It’s customary to wish one another bon voyage on the eve of the summer break, yet it’s actually September that brings with it the calendar of engagements, events, and (why not) leisure activities that await us in the “school year” ahead.
At this point we can but wish one another the best of luck, or rather fortune, though in a narrow sense. Oh yes, because for our ancestors the meaning of this term was not wedged between the words money, wealth or chance. It was the winds that represented good fortune. Try going to Florence, specifically to the basilica of Santa Maria Novella, and looking up at the entablature on the right-hand side of the façade: this is where the merchant Giovanni Rucellai, a friend of the Medici family as well as a patron of the arts, had Leon Battista Alberti set his coat of arms.

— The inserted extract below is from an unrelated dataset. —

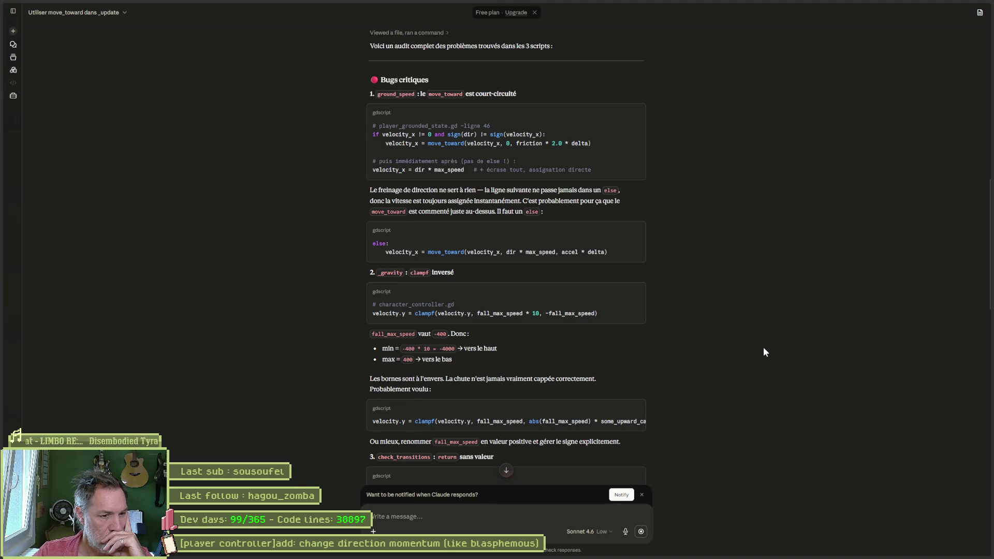
{"action": "scroll", "coordinate": [764, 348], "scroll_direction": "down", "scroll_amount": 1}
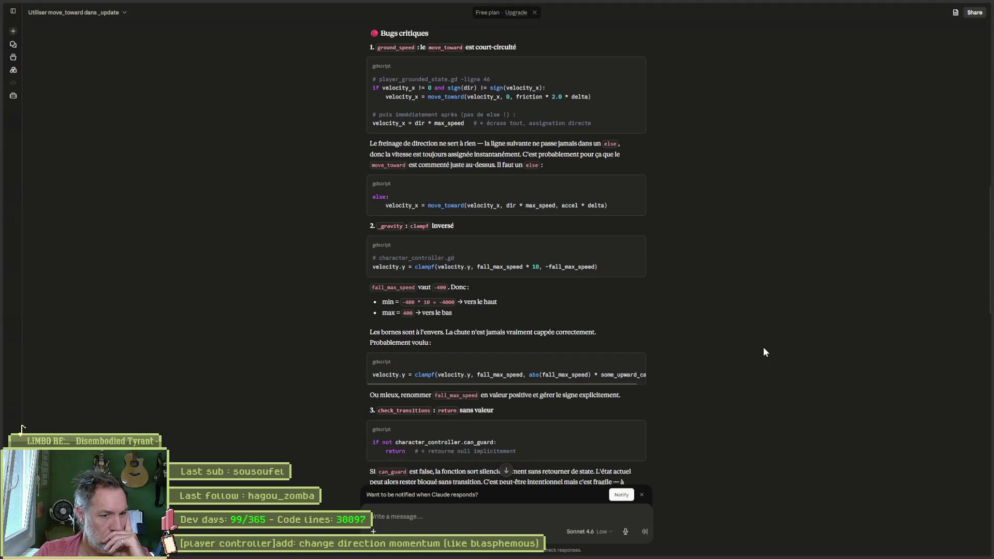
{"action": "scroll", "coordinate": [764, 347], "scroll_direction": "down", "scroll_amount": 4}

It features the billowing “Sails of Fortune”. How does one maintain the desired course when the winds are blowing against us? A sea merchant like Rucellai must have known a thing or two. Rather than the event itself, which may or may not be in our favour, it’s always our response that sets the pace. “Prudence, patience and magnanimity” was the recipe for having the wind in one’s sails and, hence, for smooth sailing.
So let’s set sail today, ideally armed with a fountain pen, the white sails being the blank sheets of paper on which we’ll write the stories of the year now in the offing. May the wind always be at our backs!